Figure 2:. Mean-variance relationship exists in spatially resolved transcriptomics.

Using data from different human tissues, in order from top to bottom: DLPFC [15], Ductal Breast cancer [39], HPC [16], LC [42], and Ovarian cancer [43], we quantified the mean-variance relationship. Each point is a gene colored by the likelihood ratio statistic for a test that compares the fitted model against a classical linear model for the spatial component of variance using a NNGP [9]. The likelihood ratio statistics (LR Stat) are scaled by the maximum likelihood ratio statistic for each dataset in order to have more uniform visualization. The x-axis is mean logcounts and the y-axes represent different components of variance, in order from left to right: total variance ${\sigma }^2+{\tau }^2$, spatial variance ${\sigma }^2$, nonspatial variance ${\tau }^2$, and proportion of spatial variance ${\sigma }^2/\left({\sigma }^2+{\tau }^2\right)$.

Figure 3:. Mean-rank relationship exists in spatial transcriptomics data.

Using three datasets, in order from top to bottom (DLPFC [15], Ovarian cancer [39], and Lobular Breast cancer [40]), we quantified the mean-rank relationship. The genes were binned into deciles based on mean logcounts. Decile 1 contains the lowest mean expression values. The x-axis represents the rank. Within each decile, the density of the top 10% ranks is plotted as the signal in blue, while the density of the remaining ranks is plotted as the background in orange. Each subfigure shows the mean-rank relationship that persists after applying each method, from left to right: Moran’s I [47], nnSVG [9], SPARK-X [11], SpaGFT [45], and SpatialDE2 [46].
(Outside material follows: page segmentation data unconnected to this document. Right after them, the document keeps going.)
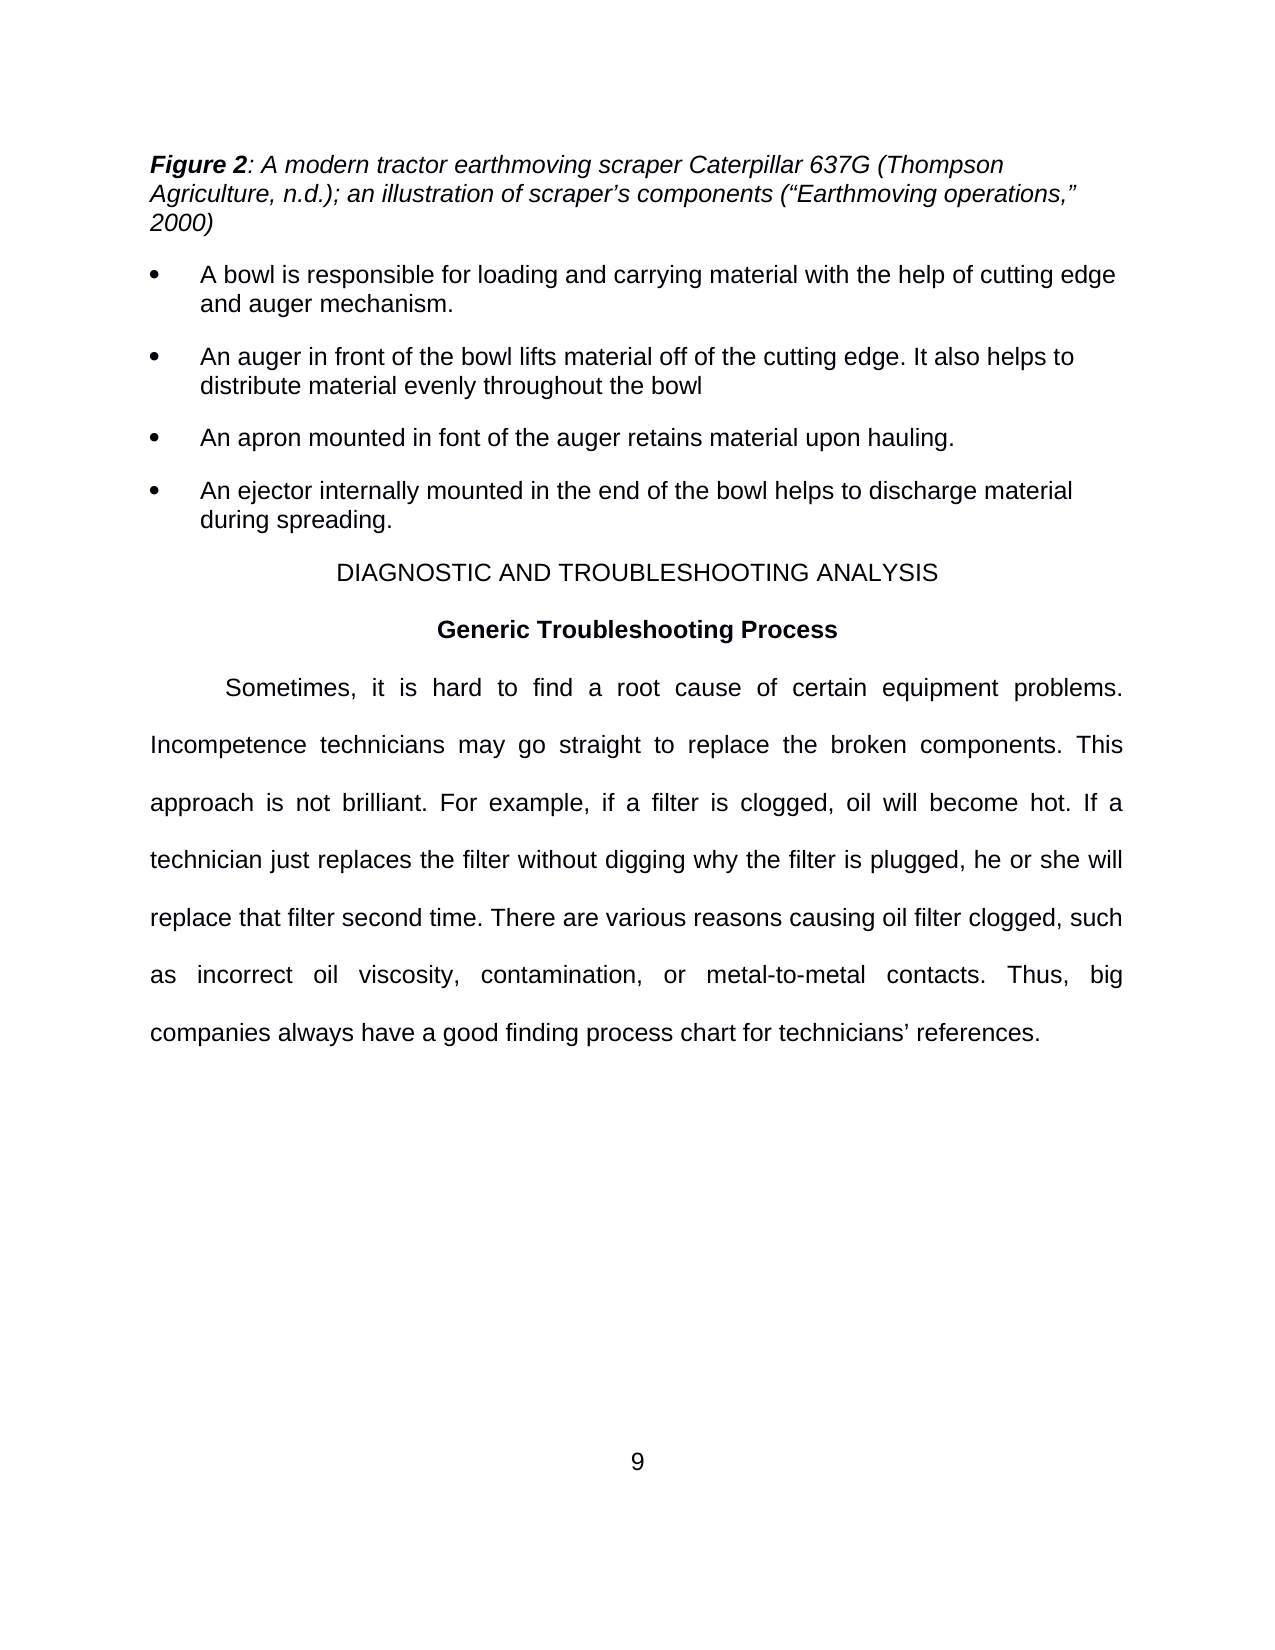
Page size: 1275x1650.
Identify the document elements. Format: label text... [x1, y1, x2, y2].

list An ejector internally mounted in the end of the bowl helps to discharge material during spreading. [150, 476, 1125, 534]
list An apron mounted in font of the auger retains material upon hauling. [150, 423, 1125, 452]
text Figure 2: A modern tractor earthmoving scraper Caterpillar 637G (Thompson Agriculture, n.d.); an illustration of scraper’s components (“Earthmoving operations,” 2000) [150, 150, 1125, 236]
subtitle DIAGNOSTIC AND TROUBLESHOOTING ANALYSIS [150, 558, 1125, 586]
text Sometimes, it is hard to find a root cause of certain equipment problems. Incompetence technicians may go straight to replace the broken components. This approach is not brilliant. For example, if a filter is clogged, oil will become hot. If a technician just replaces the filter without digging why the filter is plugged, he or she will replace that filter second time. There are various reasons causing oil filter clogged, such as incorrect oil viscosity, contamination, or metal-to-metal contacts. Thus, big companies always have a good finding process chart for technicians’ references. [150, 673, 1125, 1046]
subtitle Generic Troubleshooting Process [150, 615, 1125, 644]
list A bowl is responsible for loading and carrying material with the help of cutting edge and auger mechanism. [150, 260, 1125, 318]
list An auger in front of the bowl lifts material off of the cutting edge. It also helps to distribute material evenly throughout the bowl [150, 342, 1125, 399]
Figure 4:. Spoon removes the mean-variance relationship when detecting spatially variable genes.

This dataset consists of 1,000 simulated genes across 968 spots using a lengthscale of 100. Separately for unweighted and weighted methods, the genes were binned into deciles based on mean logcounts. Decile 1 contains the lowest mean expression values. Ridge plots for the (A) unweighted ranks and (B) weighted ranks are shown. Within each decile (y-axis), the density of the top 10% of ranks is plotted as the signal, while the density of the remaining ranks is plotted as the background. (C) False discovery rate (FDR) as a function of Type I error ($\alpha$). As a function of FDR, we show the (D) true negative rate (TNR) and (E) true positive rate (TPR). The red represents weighted nnSVG and the blue represents unweighted nnSVG. These plots represent the average performance across five iterations of the same simulation, each with unique random seeds.

Figure 5:. Spoon helps to detect SVGs associated with cancer that are lowly expressed.

We used four datasets to evaluate the detection of cancer-related genes: Subtype Breast cancer [41], Ovarian cancer [43], Lobular Breast cancer [40], and Ductal Breast cancer [39]. Each bar contains the intersection of the set of genes of interest with genes within the set associated with cancer. For the first four rows, we defined low mean genes as those with means less than the 25th percentile in the dataset. Within the set of low mean genes, we found genes that were in the lowest 10% of ranks before weighting and then increased to the highest 10% of ranks after weighting. This is the set of genes of interest. The intersection in orange is the number of low mean and higher ranked genes that were found to be associated with the cancer of the dataset. For the last four rows, we defined small lengthscale genes as those with lengthscales between 40 to 90. Within the set of small lengthscale genes, we found genes that were ranked higher after weighting. This is the set of genes of interest. The intersection in orange shows the number of small lengthscale genes that were ranked higher and found to be associated with the cancer type of the dataset.